ASCAP policy is opaque.

Radio stations usually take a "blanket" license which allows them to play any ASCAP music without negotiation. (Technically the "blanket license" is illegal, but I gather most stations play one fee for all plays.) While I have heard of play logs I don't think they were widely done in the 1970s (today play-lists are all computer and could be submitted); this may be eye-wool to evade the no-blanket ruling. I had thought that pay-outs to songwriters were based on record sales, not air-play; and their traditional two-tier system meant that top-1000 writers got significantly more pay-out than less-popular writers.

BMI was founded in reaction against ASCAP monopoly and exclusivity. Their policies are less hidden, but they don't bother to explain them well. BMI does say "blanket", which must be a different deal than the mandatory blankets which ASCAP was banned from enforcing.

I don't think the songwriters have any say in who plays their music, or how much of it. A blanket allows all-music DJ shows. Perhaps there is a lesser fee for talk shows which don't use as much music.

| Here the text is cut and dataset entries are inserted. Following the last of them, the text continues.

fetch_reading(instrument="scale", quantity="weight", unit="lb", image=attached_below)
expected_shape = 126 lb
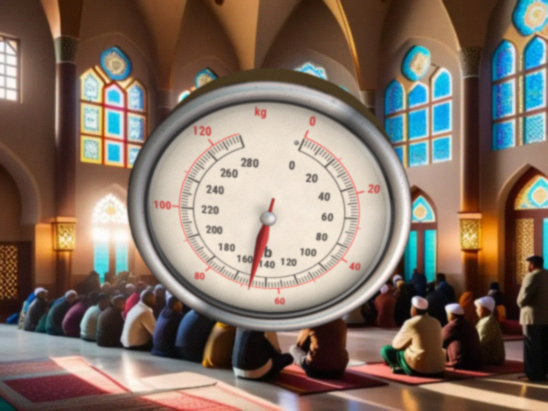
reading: 150 lb
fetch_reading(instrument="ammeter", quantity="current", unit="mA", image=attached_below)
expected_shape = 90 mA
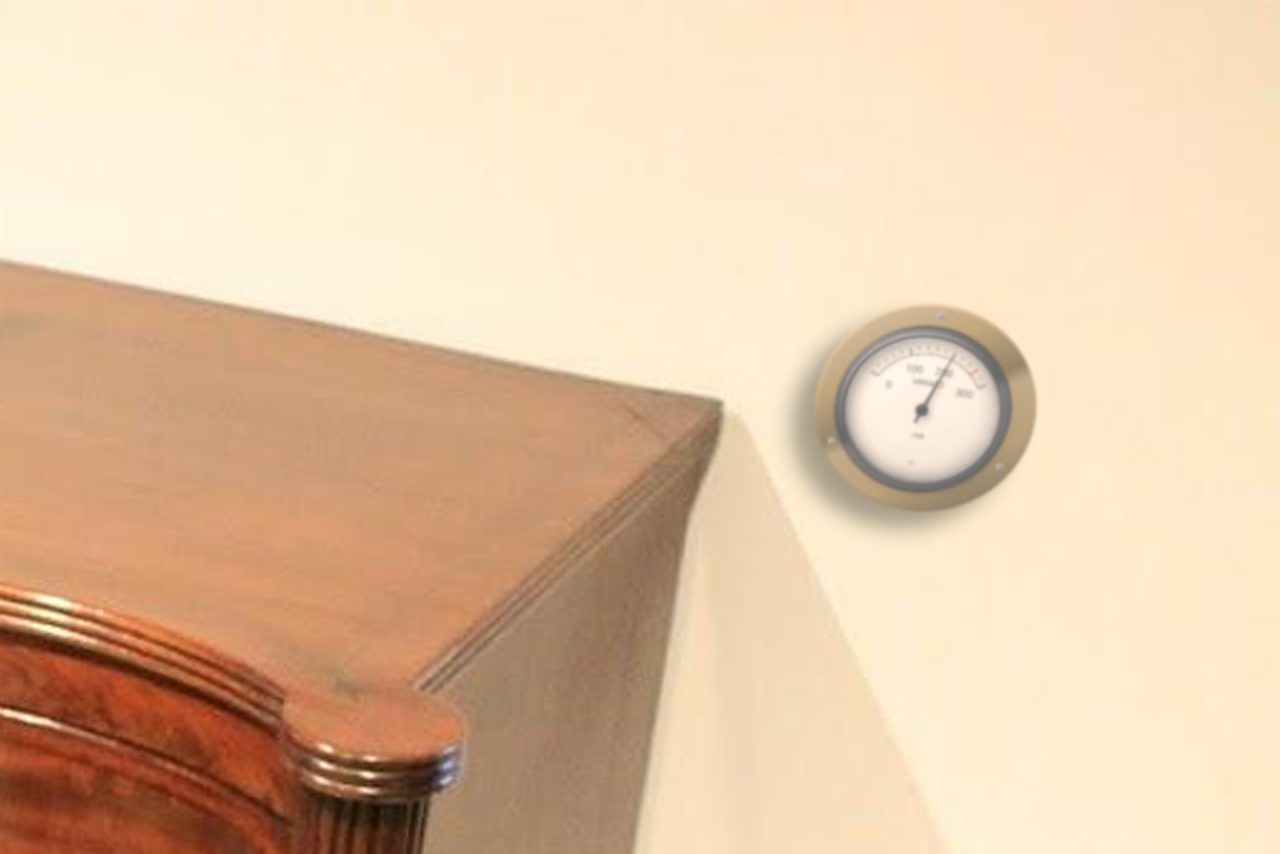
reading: 200 mA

I suspect the short instrumental-only clips are to suit show format and flavor, not any license restriction.
___________________________
And off-topic: the Happy Birthday copyright suit was settled but the settlement details are not public. This means nobody knows if it is safe to play HB in public. Analysis of the copyright history says it is 99.9% sure expired; but no single infringer wants to put-up the money to fight it all the way to a knock-out. You pay $1.5K to use HB in one movie, the owner collects about $2M/year and expects this to go until 2017 or 2030, so the money is all on their side.